**Atividades**
- a) Responda às perguntas seguintes com base no texto sobre as trabalhadoras do sexo.
(i) Segundo a primeira frase, quem se encontra exposto a uma ansiedade mais acentuada?
(ii) Que dificuldades podem estas pessoas sofrer com a quarentena obrigatória?
(iii) Além do preconceito social e do abandono, que risco agrava o cenário das trabalhadoras do sexo?
- b) Indique se cada afirmação está de acordo com o texto sobre as trabalhadoras do sexo. Responda sim ou não e cite as palavras do texto que o comprovam.
(i) Os trabalhadores independentes referidos dependem apenas dos seus próprios serviços para obter sustento.
(ii) A população em geral apoia as trabalhadoras do sexo.
(iii) A situação descrita não afeta a saúde mental destas pessoas.
- c) Prossiga o texto sobre as trabalhadoras do sexo a partir da sua última frase.

**Documento de origem**
↓
Atualmente, milhões de trabalhadores independentes que dependem apenas dos seus próprios serviços para obter sustento encontram-se expostos a uma ansiedade mais acentuada pelas acrescidas dificuldades financeiras inerentes.
No caso das trabalhadoras do sexo, o cenário agrava-se pelo preconceito social, pelo abandono por parte da população em geral, uma vez que estas necessitam de garantir direitos básicos para o exercício da atividade e pelo enorme risco de poder contrair o vírus. Estamos a falar numa luta pela sobrevivência com a quarentena obrigatória e estas pessoas podem sofrer com a incapacidade de pagar rendas, obter alimentação adequada e outras necessidades básicas. Daí a escolha destas mulheres ser posta em causa (trabalhar e arriscar contrair o vírus ou não trabalhar e passar pelas mais variadas e graves dificuldades pessoais e familiares). É uma missão impossível que atenta em muito à saúde mental destas pessoas.
↑
**Dados registados**
↓
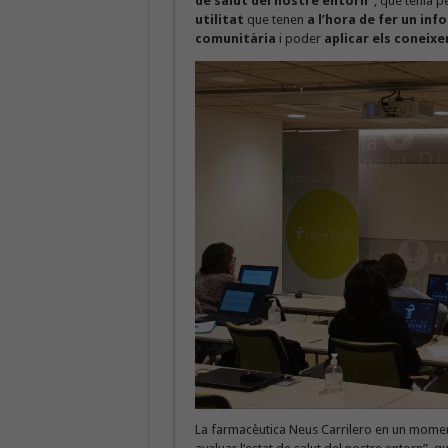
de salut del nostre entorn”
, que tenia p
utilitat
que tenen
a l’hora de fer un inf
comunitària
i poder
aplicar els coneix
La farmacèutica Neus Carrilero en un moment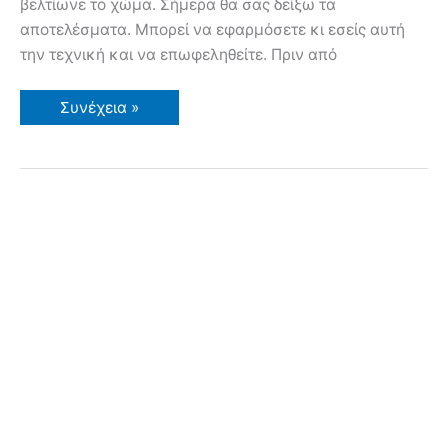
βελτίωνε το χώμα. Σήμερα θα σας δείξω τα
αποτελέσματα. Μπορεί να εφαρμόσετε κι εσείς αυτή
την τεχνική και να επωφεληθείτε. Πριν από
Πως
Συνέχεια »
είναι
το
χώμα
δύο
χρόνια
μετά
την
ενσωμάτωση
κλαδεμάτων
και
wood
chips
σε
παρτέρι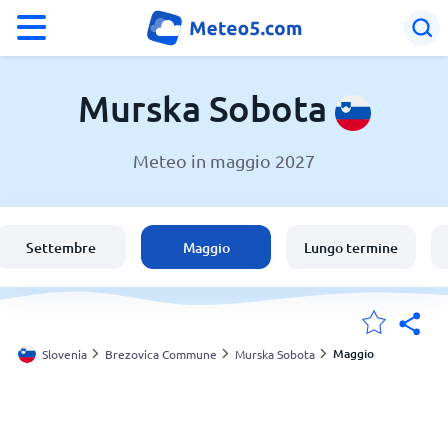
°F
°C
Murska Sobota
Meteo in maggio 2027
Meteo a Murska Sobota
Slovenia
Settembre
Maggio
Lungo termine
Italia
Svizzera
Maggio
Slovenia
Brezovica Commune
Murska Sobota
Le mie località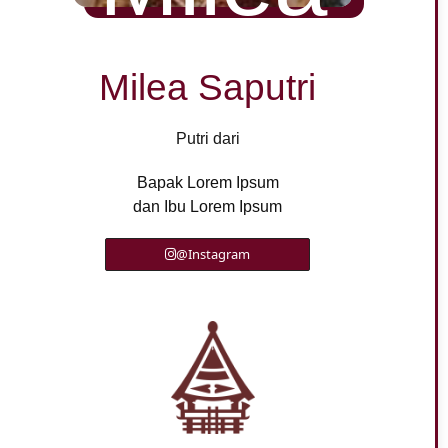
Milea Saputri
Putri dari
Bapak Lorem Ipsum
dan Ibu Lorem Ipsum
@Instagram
↑
↓
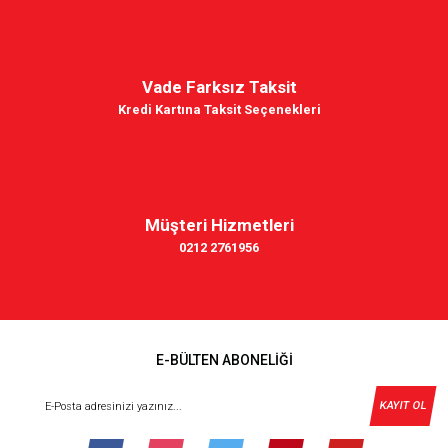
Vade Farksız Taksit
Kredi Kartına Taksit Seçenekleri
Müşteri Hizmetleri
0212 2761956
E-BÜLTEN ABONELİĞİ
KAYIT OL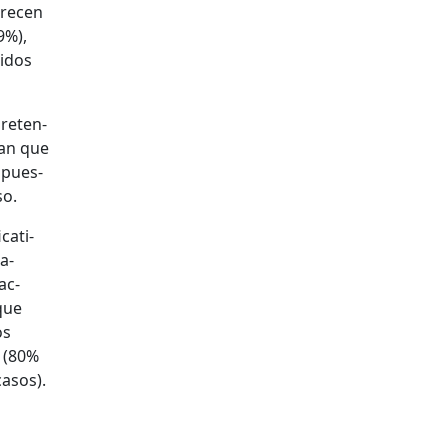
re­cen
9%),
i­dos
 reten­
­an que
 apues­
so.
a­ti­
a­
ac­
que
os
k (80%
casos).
↑
**Respostas às tarefas**
- a)
(i) Milhões de trabalhadores independentes que dependem apenas dos seus próprios serviços para obter sustento.
(ii) A incapacidade de pagar rendas, obter alimentação adequada e outras necessidades básicas.
(iii) O enorme risco de poder contrair o vírus.

- b)
(i) Sim: "dependem apenas dos seus próprios serviços para obter sustento".
(ii) Não: "pelo abandono por parte da população em geral".
(iii) Não: "atenta em muito à saúde mental destas pessoas".

- c)
A Alemanha legalizou a prostituição há cerca de 20 anos e tem uma das legislações mais liberais da Europa. Ainda assim, apesar do apoio do governo alemão, esta pandemia e medidas de contingência causaram alguma turbulência no negócio e existem relatos de falta de apoio às profissionais do sexo. Na Holanda, ficou a descoberto a precariedade dos contratos destas profissionais que trabalham maioritariamente como “trabalhadoras independentes”. Deste modo, têm surgido movimentos de apoio através de crowdfunding, (financiamento coletivo) para se arrecadar dinheiro para a compra de alimentos e medicamentos. Por outro lado, em França e Portugal, embora a prostituição não seja considerada ilegal, ainda muitas trabalhadores do sexo, mulheres e homens, lutam pela descriminalização total, isto é, a profissão para que seja reconhecida como tantas outras - com sindicatos e regalias sociais, tais como: Segurança Social, seguro de saúde, vistos de trabalho para trabalhadores migrantes, locais de trabalho seguros, sem proxenetas e geridos pelos próprios trabalhadores sexuais).
Em Portugal, o “Movimento das Trabalhadoras do Sexo” (MTS) promoveu uma campanha de angariação de fundos a nível nacional. Este movimento refere que a campanha tem como propósito " ajudar quem foi mais afetado pela pandemia, e quem se encontra nas situações mais precárias e marginalizadas" (migrantes, transgéneros).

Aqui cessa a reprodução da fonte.